One of the most common decisions that businesses have to face these days is whether to switch to VoIP. The phone system is a direct line between the company and its customers, as well as between the employees themselves, so the wrong choice can have strong deleterious effects.


There are numerous reasons for a business to use VoIP:

The most substantial advantage is the money saved over time. The majority of VoIP plans tend to cost between $14.99 and $39.99 a month per line. You can often get free nationwide calling as part of these packages, a great boon for companies who make a sizeable number of phone calls.

You can also save money on equipment since you often only need one cable for the voice and data network. This adds up considerably for companies who possess a large number of desktop units. Furthermore, calls made within the company don’t have to be directed through a public switched network, saving even more money.

VoIP is rich with features that are useful for businesses. Most of the standard packages come with caller ID, voice mail, call waiting, conference calls, speed dialing, and call forwarding. You can also obtain special features like videoconferencing, virtual phone numbers and advanced call distribution for a small fee.

Mobility is another notable benefit. Employees can travel anywhere in the world and use VoIP to connect their computer to the internet. If they need to make or take a phone call, they simply use the same system.

Companies also gain a great deal of technical flexibility when using VoIP. Administrators can add, change, or delete users to the system with ease, and don’t require a technician to do so.

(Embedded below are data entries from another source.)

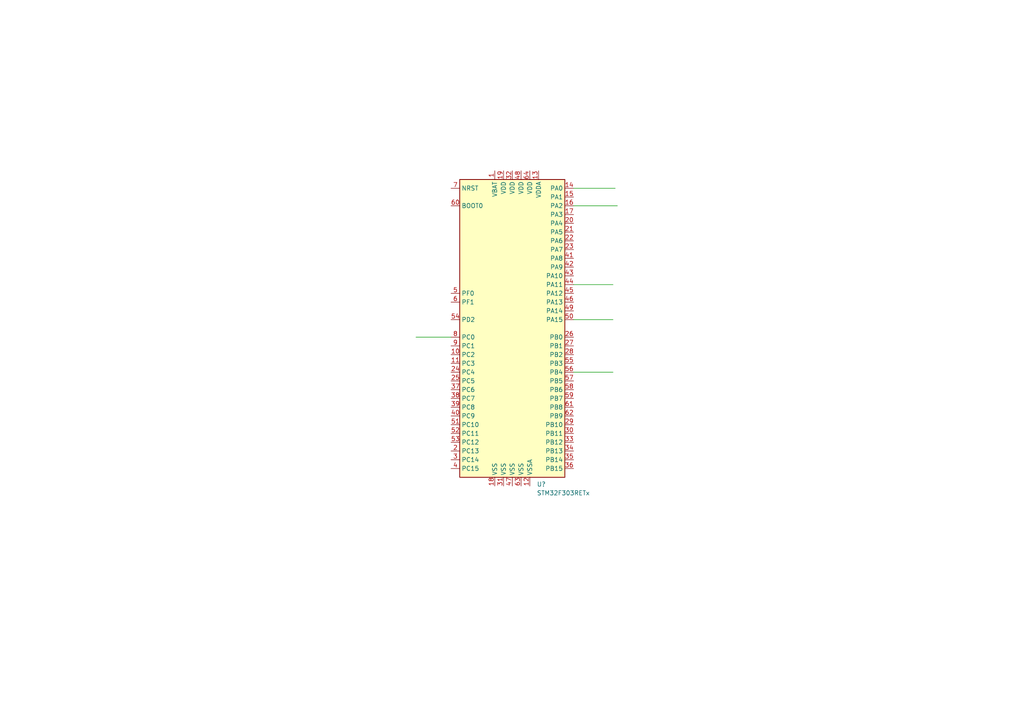
<source format=kicad_sch>
(kicad_sch (version 20211123) (generator eeschema)

  (uuid 6d31a109-21a4-413f-b93f-7d0c07ba2f76)

  (paper "A4")

  


  (wire (pts (xy 166.37 54.61) (xy 178.435 54.61))
    (stroke (width 0) (type default) (color 0 0 0 0))
    (uuid 09cf3982-43cc-4bce-b34e-968c4b6851f1)
  )
  (wire (pts (xy 166.37 107.95) (xy 177.8 107.95))
    (stroke (width 0) (type default) (color 0 0 0 0))
    (uuid 133d7469-c436-46b9-900d-b5334f7b5dca)
  )
  (wire (pts (xy 166.37 59.69) (xy 179.07 59.69))
    (stroke (width 0) (type default) (color 0 0 0 0))
    (uuid 1b3d4303-3fed-4560-ba33-041723153e5d)
  )
  (wire (pts (xy 166.37 82.55) (xy 177.8 82.55))
    (stroke (width 0) (type default) (color 0 0 0 0))
    (uuid 5dcf3680-4183-4a90-bcd7-5382c85aaa23)
  )
  (wire (pts (xy 120.65 97.79) (xy 130.81 97.79))
    (stroke (width 0) (type default) (color 0 0 0 0))
    (uuid d317b912-8b87-482e-a95b-75b77a418ef4)
  )
  (wire (pts (xy 166.37 92.71) (xy 177.8 92.71))
    (stroke (width 0) (type default) (color 0 0 0 0))
    (uuid dc86f939-d6a8-4726-a25c-74a30962f56b)
  )

  (symbol (lib_id "MCU_ST_STM32F3:STM32F303RETx") (at 148.59 95.25 0) (unit 1)
    (in_bom yes) (on_board yes) (fields_autoplaced)
    (uuid 4c9de543-2d2d-4a51-8143-0c953c609cb1)
    (property "Reference" "U?" (id 0) (at 155.6894 140.4604 0)
      (effects (font (size 1.27 1.27)) (justify left))
    )
    (property "Value" "STM32F303RETx" (id 1) (at 155.6894 142.9973 0)
      (effects (font (size 1.27 1.27)) (justify left))
    )
    (property "Footprint" "Package_QFP:LQFP-64_10x10mm_P0.5mm" (id 2) (at 133.35 138.43 0)
      (effects (font (size 1.27 1.27)) (justify right) hide)
    )
    (property "Datasheet" "http://www.st.com/st-web-ui/static/active/en/resource/technical/document/datasheet/DM00118585.pdf" (id 3) (at 148.59 95.25 0)
      (effects (font (size 1.27 1.27)) hide)
    )
    (pin "1" (uuid 05d1d46e-89e3-4631-9c8e-433b89a809a0))
    (pin "10" (uuid fca87e9b-193d-4b15-a06e-32de531cfe86))
    (pin "11" (uuid 9e90c200-eaaf-49c7-ae66-601bcf7ad551))
    (pin "12" (uuid 7cbeb01d-afbe-45dd-bca9-f484ff2fe06e))
    (pin "13" (uuid 206e2c3a-57af-403b-b76e-c58dba66747d))
    (pin "14" (uuid dc8c5998-062e-4764-855c-7096914ef1ad))
    (pin "15" (uuid 099a571b-1942-4364-8e02-64da6d36d992))
    (pin "16" (uuid 881bd22d-2291-4d55-a4cb-c89be29579ac))
    (pin "17" (uuid 0be63bc2-5199-4a1b-9be1-e98dced081d5))
    (pin "18" (uuid ee1caab1-a0bc-42af-981a-dd17cbcab173))
    (pin "19" (uuid 0652dff7-604b-470a-b5a8-ddde79d085d9))
    (pin "2" (uuid eb894c2c-ff90-4882-a289-df7431d4bd2a))
    (pin "20" (uuid 595cbc96-2ae2-4cfe-abe9-93c69c1d5b5b))
    (pin "21" (uuid 6c7cc093-de09-4e01-84e5-bd106156f453))
    (pin "22" (uuid 8ad61945-da46-449a-b7ec-48f14b73cb6c))
    (pin "23" (uuid 314c772b-9aae-4665-adc7-32c014253763))
    (pin "24" (uuid 93d59898-4233-4903-a1ba-3d22454e4d3a))
    (pin "25" (uuid 160f306c-636f-4d37-bdad-d2c9c5647041))
    (pin "26" (uuid 1fc01620-99ce-4daa-bc88-49cb78beb9a6))
    (pin "27" (uuid ef6013e1-5ff2-47d7-b8c5-b8dcd6065e06))
    (pin "28" (uuid 5cedc378-7c07-4ed6-8f6e-c47e1a37654a))
    (pin "29" (uuid e7ba4e5a-ddd6-41b8-8fb9-6e34c424f403))
    (pin "3" (uuid 4e942d36-f779-4420-8623-ef490b0b4405))
    (pin "30" (uuid 7623fe8a-e91b-4e37-aacf-ebd7f353e9df))
    (pin "31" (uuid 65ac26ee-7f6b-43af-8d28-302d30d99ae8))
    (pin "32" (uuid 36e7b071-aed1-4f1b-b365-828bbb424f90))
    (pin "33" (uuid f6fd4736-a196-4367-badd-5e577d777b49))
    (pin "34" (uuid 6025fe45-f5c0-44f2-9a92-415bffa23239))
    (pin "35" (uuid a02f1886-9fc3-41e7-b076-9e717493f7c3))
    (pin "36" (uuid d9907856-0c54-478a-9c0d-a3af10f416f8))
    (pin "37" (uuid 8a63e3e3-0055-4f54-baa5-4a41fcdc46af))
    (pin "38" (uuid c2ab2223-ef8c-462f-bc57-9187f527d38e))
    (pin "39" (uuid 3e2ead1a-df4a-4246-bfdc-93b795372caa))
    (pin "4" (uuid 4ba76c77-5404-46b0-9fa8-e7fa468dac81))
    (pin "40" (uuid 09d2ecc2-f42b-4d9c-833e-67f717612ac4))
    (pin "41" (uuid 9c4ff7cb-100b-4114-80fd-2c7746a4b98a))
    (pin "42" (uuid 77cc7e7a-a017-4ede-ba1c-44c6b0e25ce3))
    (pin "43" (uuid 1122078e-e6c4-4a96-a5d8-5d9d9aed58af))
    (pin "44" (uuid a205f234-7982-4ca1-b77c-5bbe0f131cd5))
    (pin "45" (uuid d9d0e205-08f5-48ff-852c-693b7561fe12))
    (pin "46" (uuid 41920678-7cbc-45a4-a8c4-9d7724545b35))
    (pin "47" (uuid 1457d839-1604-4e9d-bccd-5444f07e5d75))
    (pin "48" (uuid 18a43d34-59c0-4b8f-ad00-2c08a1440d8e))
    (pin "49" (uuid 89d982d7-8538-4c65-9c36-41baf1a1d39d))
    (pin "5" (uuid 15de3779-066b-4316-9222-58c1e1cbbdf5))
    (pin "50" (uuid fc079150-254c-445a-8f12-aeafb63ddb80))
    (pin "51" (uuid 9eb9b463-ff7a-4859-a955-363823c6f229))
    (pin "52" (uuid be2a48d3-28a4-4307-b98a-69efc826d6b9))
    (pin "53" (uuid 6f660970-c0a0-43d2-b9a9-e5dc57fe2c7e))
    (pin "54" (uuid 436001b6-966f-44dd-b67c-f32774ed9cea))
    (pin "55" (uuid 4844ddcb-7af2-4139-888d-e25460a1a9a5))
    (pin "56" (uuid 3f7cb0a0-1a05-4863-b3e2-12ab79ad0c25))
    (pin "57" (uuid 27dcf17f-e245-4e2c-a30b-e0ca38d915f7))
    (pin "58" (uuid 534c314c-efee-4fac-988a-420befe13e3b))
    (pin "59" (uuid 70b5bb75-ed29-45f7-a95a-6069d84e2040))
    (pin "6" (uuid c5931e60-f094-4110-8a07-92a60b48c2ab))
    (pin "60" (uuid cde324e6-7db1-4c85-b351-a2d27b255d66))
    (pin "61" (uuid cd9413f0-4acd-4bc4-a8b6-504546abc404))
    (pin "62" (uuid e96701d3-c2f3-4460-929d-9536ffc77037))
    (pin "63" (uuid 0837e1e0-c506-4610-8213-991ad7100149))
    (pin "64" (uuid 19b48e2e-811a-49f6-960c-37a49bd7a5cf))
    (pin "7" (uuid 4d3e7846-4711-4f4e-8185-3e47a4838f92))
    (pin "8" (uuid f6585a33-9780-4724-a9c8-7fc56c42ecad))
    (pin "9" (uuid b5977e6e-60a7-4ef0-917c-9309b61d7aec))
  )
)

</source>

This frees up the IT department for other tasks and helps to improve the overall productivity of the office.


There are a few potential drawbacks to switching to VoIP:

First and foremost, VoIP requires a great deal of bandwidth to function. If your company doesn’t have enough available, there may be problems with sound quality due to latency issues. Under certain setups, you may also want computers with high processing power to prevent occasional echoes during phone calls.

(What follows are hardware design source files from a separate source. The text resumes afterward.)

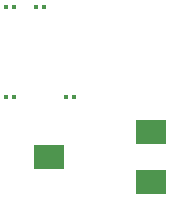
<source format=gbr>
%TF.GenerationSoftware,KiCad,Pcbnew,7.0.7*%
%TF.CreationDate,2023-08-26T23:34:29+05:30*%
%TF.ProjectId,ir_project,69725f70-726f-46a6-9563-742e6b696361,rev?*%
%TF.SameCoordinates,Original*%
%TF.FileFunction,Paste,Top*%
%TF.FilePolarity,Positive*%
%FSLAX46Y46*%
G04 Gerber Fmt 4.6, Leading zero omitted, Abs format (unit mm)*
G04 Created by KiCad (PCBNEW 7.0.7) date 2023-08-26 23:34:29*
%MOMM*%
%LPD*%
G01*
G04 APERTURE LIST*
G04 Aperture macros list*
%AMRoundRect*
0 Rectangle with rounded corners*
0 $1 Rounding radius*
0 $2 $3 $4 $5 $6 $7 $8 $9 X,Y pos of 4 corners*
0 Add a 4 corners polygon primitive as box body*
4,1,4,$2,$3,$4,$5,$6,$7,$8,$9,$2,$3,0*
0 Add four circle primitives for the rounded corners*
1,1,$1+$1,$2,$3*
1,1,$1+$1,$4,$5*
1,1,$1+$1,$6,$7*
1,1,$1+$1,$8,$9*
0 Add four rect primitives between the rounded corners*
20,1,$1+$1,$2,$3,$4,$5,0*
20,1,$1+$1,$4,$5,$6,$7,0*
20,1,$1+$1,$6,$7,$8,$9,0*
20,1,$1+$1,$8,$9,$2,$3,0*%
G04 Aperture macros list end*
%ADD10R,2.500000X2.000000*%
%ADD11RoundRect,0.079500X-0.079500X-0.100500X0.079500X-0.100500X0.079500X0.100500X-0.079500X0.100500X0*%
%ADD12RoundRect,0.079500X0.079500X0.100500X-0.079500X0.100500X-0.079500X-0.100500X0.079500X-0.100500X0*%
G04 APERTURE END LIST*
D10*
%TO.C,POT*%
X166885000Y-91050000D03*
X158235000Y-88900000D03*
X166885000Y-86750000D03*
%TD*%
D11*
%TO.C,R3*%
X155285000Y-76200000D03*
X154595000Y-76200000D03*
%TD*%
%TO.C,R2*%
X160365000Y-83820000D03*
X159675000Y-83820000D03*
%TD*%
%TO.C,R1*%
X155285000Y-83820000D03*
X154595000Y-83820000D03*
%TD*%
D12*
%TO.C,D3*%
X157135000Y-76200000D03*
X157825000Y-76200000D03*
%TD*%
M02*

</source>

The initial setup and training costs can be somewhat prohibitive to smaller businesses. You can generally circumvent this by using a hosted service, but it will still require a preliminary investment.

Unlike a traditional phone system, you can face security threats from computer viruses and hackers. If an employee clicks on the wrong email attachment, it could bring down the whole system. It is thus even more important than normal to make sure that your antivirus software and security protocols are top notch.

The VoIP system also needs an external power source to remain operational. A power outage or rolling blackouts in your area can disrupt your phone capabilities right when you need them most. One potential solution for this is to purchase a portable generator for the main office.


Overall, the benefits for adopting VoIP greatly exceed the drawbacks. The company will need to make sure the proper infrastructure is in place to ensure quality of service, but the money the company will save in the long run and increased productivity over time will more than make up for this.